* _ASSIGNMENT 1_: List every programming language named in the forum excerpt on MATLAB integer arithmetic.
* _ASSIGNMENT 2_: According to the forum excerpt on MATLAB integer arithmetic, what does MATLAB do in overflow situations instead of modulo arithmetic?
* _ASSIGNMENT 3_: Please write the next part of the forum excerpt on MATLAB integer arithmetic, picking up after its final sentence.

* _EXCERPTED TEXT_:
.....

Aside from multiplcation, what kind of operations are you interested in doing with complex integer variables?

### Answers (3)

James Tursa
on 14 May 2021

Edited: James Tursa
on 14 May 2021

I think the main reason for disallowing integer array arithmetic in MATLAB is because of the ambiguity caused by the max(min( )) behavior of integer arithmetic. Unlike other languages such as C/C++ that typically do modulo arithmetic for overflow situations, MATLAB does extreme value clipping. E.g., take this operation:

uint8(200) + uint8(200)

In C/C++ this will result in mod(200+200,256) = mod(400,256) = 144

In C/C++ you can string together several such operations and get a consistent answer regardless of the order of operations.

But in MATLAB this results in max(200+200,255) = max(400,255) = 255

This results in MATLAB depending on the order of operations. E.g., take this expression:

uint8(200) + uint8(200) - uint8(200)

Group the operations in two different ways:

(uint8(200) + uint8(200)) - uint8(200) = 255 - 200 = 55

uint8(200) + (uint8(200) - uint8(200)) = 200 + 0 = 200

So, depending on the order of operations you get two different answers. This becomes problematic when the operation involves anything other than real scalars because of the operation order ambiguity noted above. Depending on assumptions made for operation order of intermediate expressions when using arrays, you can get a completely different answer. To avoid this ambiguity, MATLAB simply disallows it.

.....

* _EXTRACTED ENTRIES_:
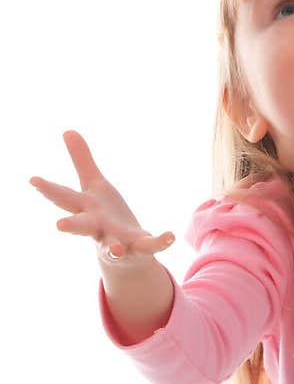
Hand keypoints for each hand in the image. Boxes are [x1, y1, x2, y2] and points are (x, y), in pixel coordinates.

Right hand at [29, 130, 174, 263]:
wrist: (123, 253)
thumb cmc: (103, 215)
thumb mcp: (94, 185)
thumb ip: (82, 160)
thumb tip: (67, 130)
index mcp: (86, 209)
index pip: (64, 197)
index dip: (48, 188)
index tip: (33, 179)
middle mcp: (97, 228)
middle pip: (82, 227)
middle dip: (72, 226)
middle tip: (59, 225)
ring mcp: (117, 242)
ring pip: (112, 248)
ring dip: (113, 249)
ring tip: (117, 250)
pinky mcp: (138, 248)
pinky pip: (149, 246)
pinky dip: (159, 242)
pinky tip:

.....

* _EXERCISE RESPONSE 1_: MATLAB, C, C++

* _EXERCISE RESPONSE 2_: Extreme value clipping.

* _EXERCISE RESPONSE 3_:
My guess is that you want to treat this operation as a floating point operation, in which case converting the operands to floating point prior to the operation as Jan suggest is the way to go. You can always convert the result back to an integer type after the operation.

##### 0 Comments

Andy Bartlett
on 7 Jun 2021

Edited: Andy Bartlett
on 7 Jun 2021

The integers provided in base MATLAB were design to support image processing use cases.

Integer types are also a special case of the fi objects provided by Fixed-Point Designer. Fi objects were designed to support general purpose calculations for controls, signal processing, image processing, etc. Complex operations are supported for fi objects.

The following code will produce an error due to the complex limitations of MATLAB built-in integers.

a = complex(7,-5)

b = complex(3,2)

c = a * b

ai = int16(a)

bi = int16(b)

ci = ai * bi

Producing this output

>> complex_fi_mult

a =

7 - 5i

b =

3 + 2i

c =

31 - 1i

ai =

int16

7 - 5i

bi =

int16

3 + 2i

Error using *

Complex integer arithmetic is not supported.

Error in complex_fi_mult (line 7)

ci = ai * bi

If the integer types are first converted to their fi object equivalents, then the complex math is supported.

a = complex(7,-5)

b = complex(3,2)

c = a * b

ai = int16(a)

bi = int16(b)

af = castIntToFi(ai)

bf = castIntToFi(bi)

cf = af * bf

as shown in this output

>> complex_fi_mult2

a =

7 - 5i

b =

3 + 2i

c =

31 - 1i

ai =

int16

7 - 5i

bi =

int16

3 + 2i

af =

7 - 5i

numerictype(1,16,0)

bf =

3 + 2i

numerictype(1,16,0)

cf =

31 - 1i

numerictype(1,33,0)

##### 0 Comments

Jan
on 14 May 2021

What about converting the complex int16 value to a single?

a = int16(complex(2,3))

b = single(4 + 5i)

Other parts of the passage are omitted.